Tendo o rei chamado para a corte este seu filho, pediu a D. Leonor
lhe servisse de mãe, o que a rainha aceitou, vivendo o Senhor D. Jorge
junto do
Infante D. Manuel e do
Príncipe D. Afonso
seu meio-irmão até à sua morte. Depois desta data, no entanto, D.
Leonor distancia-se do enteado, custando-lhe vê-lo vivo e o seu único
filho já desaparecido, tanto mais que descobre que o rei seu marido
determinara agora torná-lo sucessor na coroa, apesar de o direito
constitucional português não o autorizar a isso, pois jamais a escolha
da sucessão coube ao soberano em Portugal.
No entanto, e com essa finalidade, D. João tentou uma acção
diplomática junto da Santa Sé, querendo obter o seu reconhecimento pelo
papa como filho legítimo capaz de suceder na coroa - no que foi
contrariado pela Rainha, que defendeu os direitos sucessórios de seu
irmão D. Manuel - o varão legítimo mais próximo do rei, que subiria ao
trono em
1495 após a sua morte, como
D. Manuel, O Venturoso.
Ao subir ao trono o seu irmão mais novo, ainda solteiro, a rainha
tornou-se automaticamente herdeira do trono.

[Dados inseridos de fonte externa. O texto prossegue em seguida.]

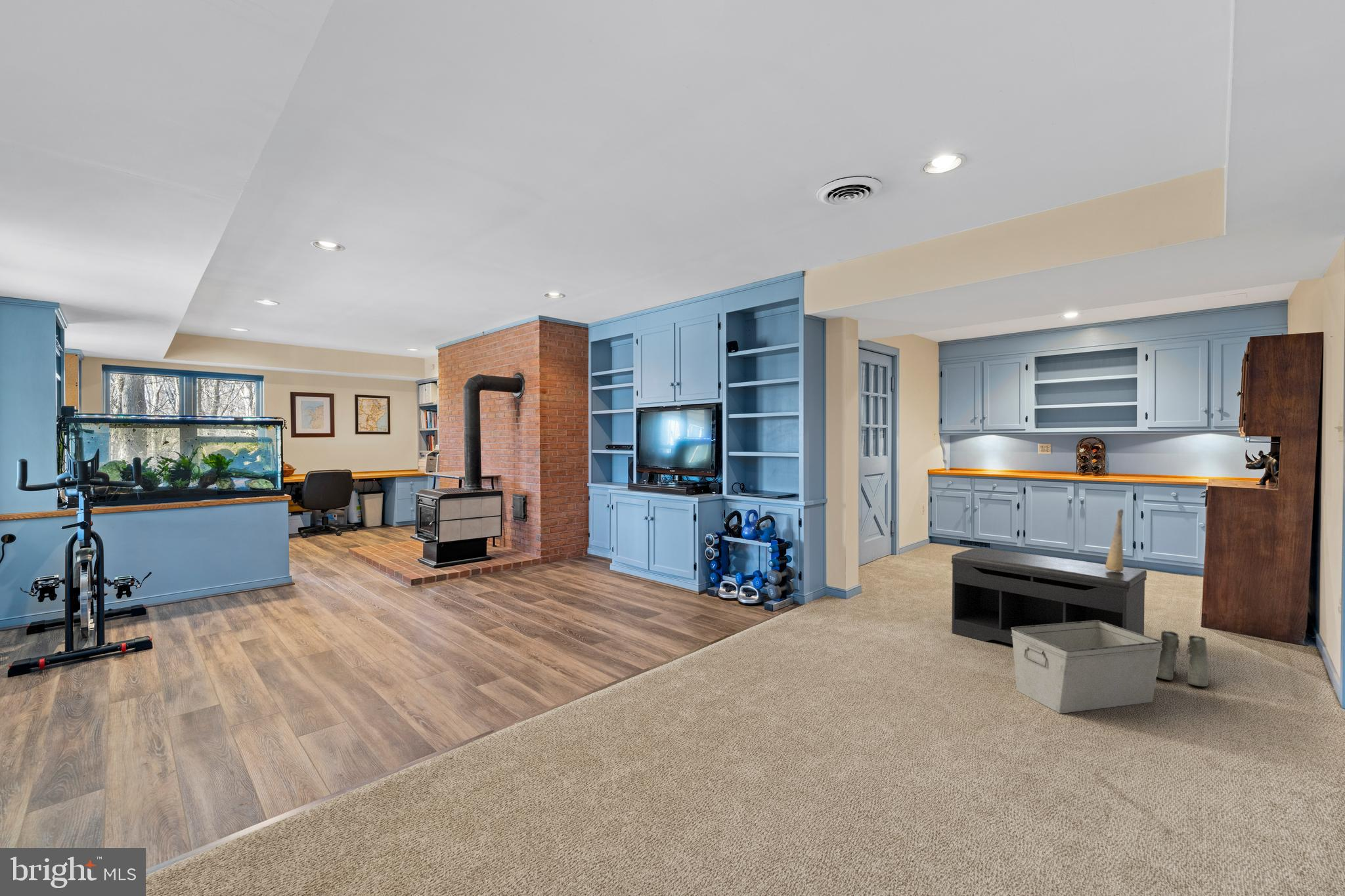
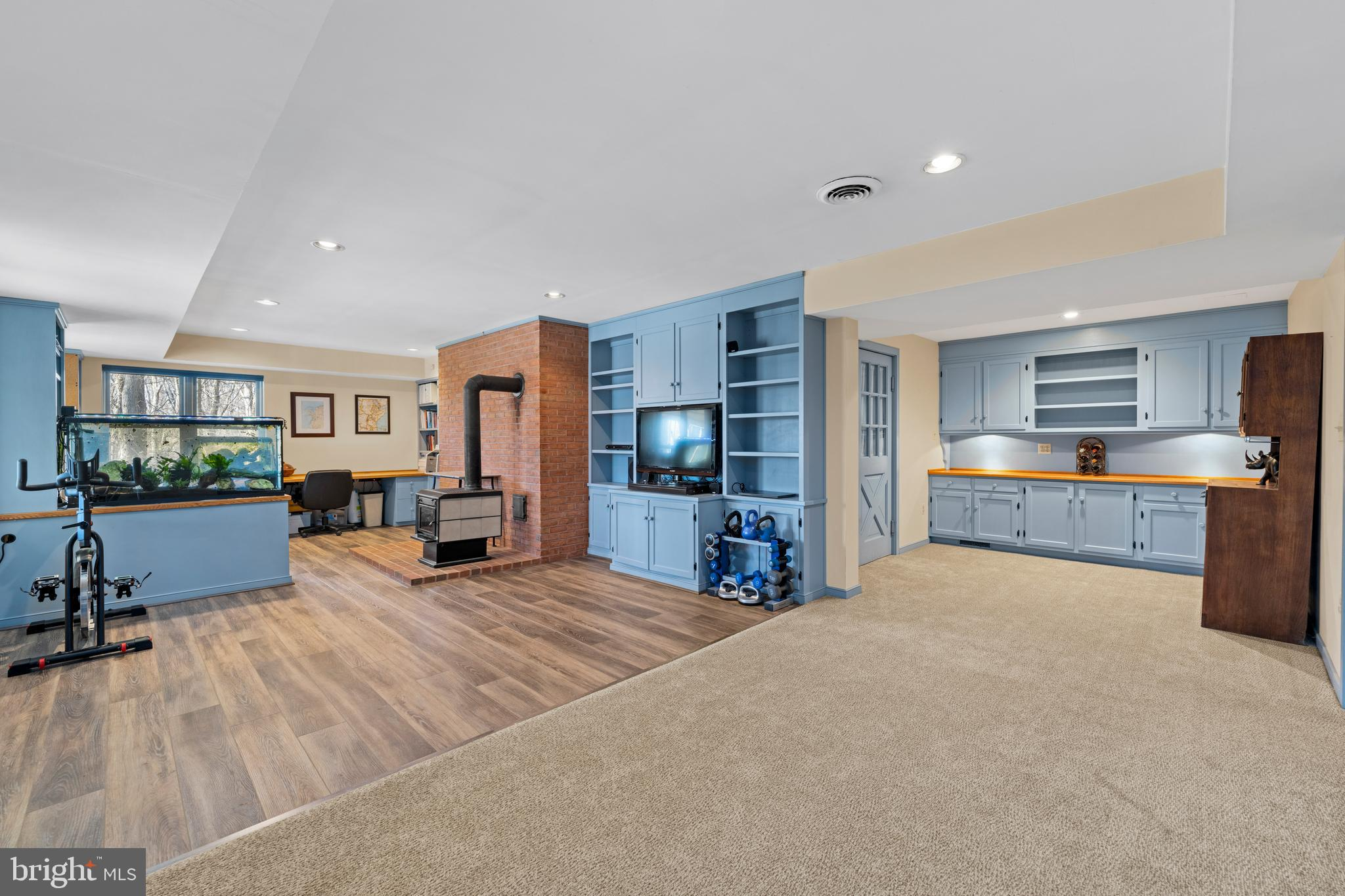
- boots [1157,630,1210,687]
- storage bin [1011,620,1162,714]
- decorative vase [1105,508,1124,572]
- bench [951,547,1147,645]
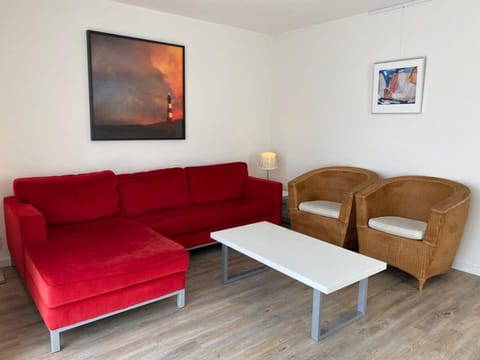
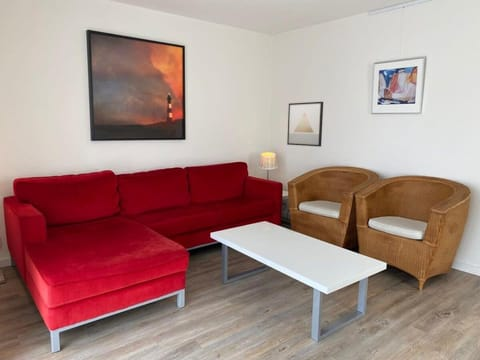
+ wall art [286,101,324,148]
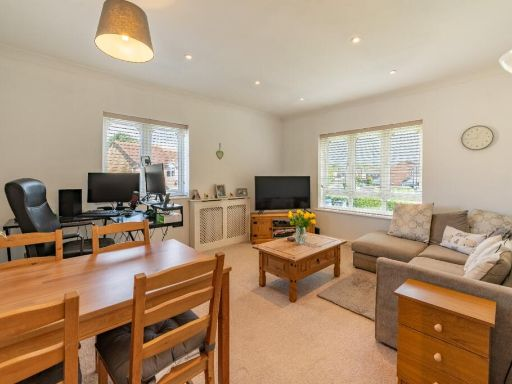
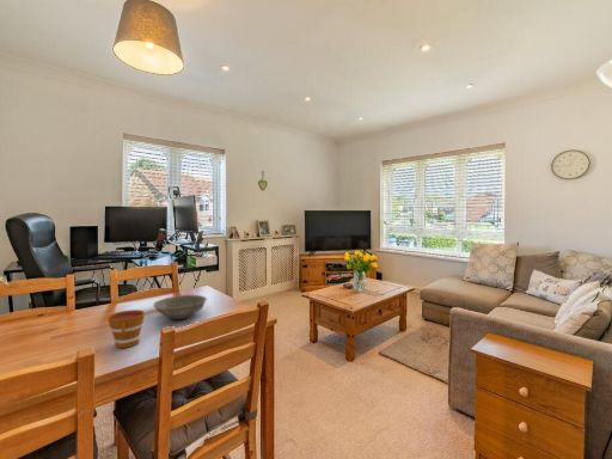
+ bowl [152,294,208,320]
+ cup [106,308,146,349]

E se este tivesse falecido
por essa altura, teria passado de rainha consorte a rainha reinante.
Porém, viúva, e já sem idade para vir a ter sucessão própria, além de
consagrada às boas obras, não quis nunca ser jurada Princesa Herdeira,
pelo que o Rei se determinou a mandar voltar do exílio em Castela sua
outra irmã, a
Infanta e Duquesa de Bragança, D. Isabel,
que ali se acolhera viúva com os filhos desde a sentença que lhe
condenara o marido, fazendo por acordo de família jurar como sucessor e
herdeiro a
D. Jaime, filho desta, até lhe nascer sucessão do seu futuro casamento.
Morte
A Rainha D. Leonor faleceu no seu
Paço de Xabregas, nos arredores de Lisboa, junto ao convento do mesmo nome.
Ali mesmo, em
Xabregas, quis ficar sepultada, no seu magnífico
Convento da Madre de Deus,
em campa rasa de fria e nua pedra, num lugar de passagem, para que
todos a pisassem: gesto de grande humildade que comove, e quis deixar
aos vindouros que por ali viessem a passar como sinal da pequenez das
coisas do mundo diante da eternidade.